The 6th Honeywell cybersecurity research concludes that yes, you are being targeted, and maybe not where you expect it. Yes, it is still humans that are the most vulnerable link in the cybersecurity defense Maginot line.
- New research indicates increasing sophistication of cyber criminals targeting operational technology (OT) and the industrial sector
- USB devices continue to be leveraged as part of larger cyberattack campaigns aiming to manipulate rather than exploit
New research from Honeywell provides insight into just how dangerous unchecked USB devices can be in operational technology (OT) environments. Honeywell discovered that adversaries are now using USB devices to gain access to industrial control systems, where they can hide and observe operations before launching attacks that leverage the inherent capabilities of the systems, known as “living off the land” (LotL) attacks. These attacks are less dependent on exploiting vulnerabilities and more focused on collecting information, evading detection and manipulating the target systems.
“Targeted cyber-physical attacks are no longer about zero-day exploits that take advantage of an unknown or unaddressed vulnerability. Instead, they are more about silent residency – using LotL attacks to wait until there is an opportune moment to turn a system against itself,” said Micheal Ruiz, vice president of OT cybersecurity for Honeywell.
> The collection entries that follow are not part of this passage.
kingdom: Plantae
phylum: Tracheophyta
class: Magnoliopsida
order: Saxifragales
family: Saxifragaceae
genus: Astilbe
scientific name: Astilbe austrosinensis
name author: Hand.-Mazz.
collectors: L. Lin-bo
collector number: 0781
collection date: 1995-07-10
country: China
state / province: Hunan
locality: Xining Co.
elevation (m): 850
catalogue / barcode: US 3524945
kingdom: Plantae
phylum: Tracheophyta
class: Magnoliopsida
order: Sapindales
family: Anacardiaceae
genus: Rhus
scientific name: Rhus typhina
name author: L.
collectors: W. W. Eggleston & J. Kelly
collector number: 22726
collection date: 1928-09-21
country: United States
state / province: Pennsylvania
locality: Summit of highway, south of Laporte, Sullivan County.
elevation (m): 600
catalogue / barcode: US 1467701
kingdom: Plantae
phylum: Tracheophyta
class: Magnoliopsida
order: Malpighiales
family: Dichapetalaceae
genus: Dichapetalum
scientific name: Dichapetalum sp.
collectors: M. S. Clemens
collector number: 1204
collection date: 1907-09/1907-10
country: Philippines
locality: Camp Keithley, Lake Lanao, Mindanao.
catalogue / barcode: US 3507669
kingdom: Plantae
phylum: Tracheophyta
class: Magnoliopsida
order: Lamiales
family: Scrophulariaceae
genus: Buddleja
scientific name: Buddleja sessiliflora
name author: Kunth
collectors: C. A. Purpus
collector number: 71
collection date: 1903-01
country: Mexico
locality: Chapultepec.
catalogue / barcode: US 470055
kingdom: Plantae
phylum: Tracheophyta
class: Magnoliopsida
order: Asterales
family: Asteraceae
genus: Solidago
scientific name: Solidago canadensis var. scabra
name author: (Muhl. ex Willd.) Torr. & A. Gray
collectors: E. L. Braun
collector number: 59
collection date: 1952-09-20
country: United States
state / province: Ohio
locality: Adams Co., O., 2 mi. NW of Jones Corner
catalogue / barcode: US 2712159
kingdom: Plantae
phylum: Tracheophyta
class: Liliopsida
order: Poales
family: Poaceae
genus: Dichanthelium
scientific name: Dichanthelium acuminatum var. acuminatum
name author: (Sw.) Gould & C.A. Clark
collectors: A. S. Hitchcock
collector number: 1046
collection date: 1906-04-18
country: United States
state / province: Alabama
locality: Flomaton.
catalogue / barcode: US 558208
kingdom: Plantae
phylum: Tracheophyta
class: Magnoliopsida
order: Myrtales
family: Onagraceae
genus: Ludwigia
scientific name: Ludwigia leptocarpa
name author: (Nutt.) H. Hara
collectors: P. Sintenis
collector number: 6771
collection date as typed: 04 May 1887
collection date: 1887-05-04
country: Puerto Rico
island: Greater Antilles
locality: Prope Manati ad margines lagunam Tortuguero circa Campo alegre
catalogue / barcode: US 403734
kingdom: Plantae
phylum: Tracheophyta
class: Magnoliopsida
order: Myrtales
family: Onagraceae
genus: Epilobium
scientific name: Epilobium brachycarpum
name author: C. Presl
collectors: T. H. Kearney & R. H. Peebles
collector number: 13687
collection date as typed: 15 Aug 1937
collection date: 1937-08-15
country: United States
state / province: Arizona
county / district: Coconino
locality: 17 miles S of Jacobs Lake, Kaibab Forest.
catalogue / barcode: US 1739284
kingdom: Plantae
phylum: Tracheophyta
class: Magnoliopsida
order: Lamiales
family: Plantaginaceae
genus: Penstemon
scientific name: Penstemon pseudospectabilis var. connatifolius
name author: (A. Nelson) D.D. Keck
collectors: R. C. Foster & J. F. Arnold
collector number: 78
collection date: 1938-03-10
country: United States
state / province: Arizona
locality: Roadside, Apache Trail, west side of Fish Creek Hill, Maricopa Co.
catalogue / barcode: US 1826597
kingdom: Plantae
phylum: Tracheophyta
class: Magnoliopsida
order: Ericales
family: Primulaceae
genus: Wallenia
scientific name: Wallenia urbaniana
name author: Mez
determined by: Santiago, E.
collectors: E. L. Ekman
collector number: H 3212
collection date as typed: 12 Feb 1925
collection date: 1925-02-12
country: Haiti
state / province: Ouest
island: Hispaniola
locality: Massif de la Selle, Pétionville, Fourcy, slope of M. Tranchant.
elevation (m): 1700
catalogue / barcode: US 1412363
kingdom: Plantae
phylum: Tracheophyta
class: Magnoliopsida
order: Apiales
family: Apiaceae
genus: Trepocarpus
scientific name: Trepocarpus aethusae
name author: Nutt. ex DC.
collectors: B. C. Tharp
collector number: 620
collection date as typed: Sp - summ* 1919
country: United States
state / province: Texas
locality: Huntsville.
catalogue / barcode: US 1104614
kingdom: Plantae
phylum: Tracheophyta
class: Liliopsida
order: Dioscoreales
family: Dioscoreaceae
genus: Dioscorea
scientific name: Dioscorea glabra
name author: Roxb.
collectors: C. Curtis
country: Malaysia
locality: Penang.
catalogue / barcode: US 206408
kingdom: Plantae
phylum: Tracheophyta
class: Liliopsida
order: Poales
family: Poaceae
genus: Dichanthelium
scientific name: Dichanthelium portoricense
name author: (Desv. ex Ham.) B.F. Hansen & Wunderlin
According to the report, most of the malware detected on USB devices by Honeywell’s Secure Media Exchange could cause loss of view or loss of control of an industrial process, a potentially catastrophic scenario for operators.
The 2024 report is based on the Honeywell Global Analysis, Research and Defense (GARD) team’s tracking and analysis of aggregated cybersecurity threat data from hundreds of industrial facilities globally during a 12-month period.
Several of the report’s additional key findings included:
- USB devices continue to be used as an initial attack vector into industrial environments, as 51% of malware is designed to spread via USB, a nearly six-fold increase from 9% in 2019.
- Content-based malware, which uses existing documents and scripting functions maliciously, is on the rise, accounting for 20% of malware.
- Over 13% of all malware blocked specifically leveraged the inherent capabilities of common documents, such as Word, Excel and PDF documents.
- Malware can cause significant impact, such as loss of view, loss of control, or system outages in OT environments. 82% of malware is capable of causing disruption to industrial operations.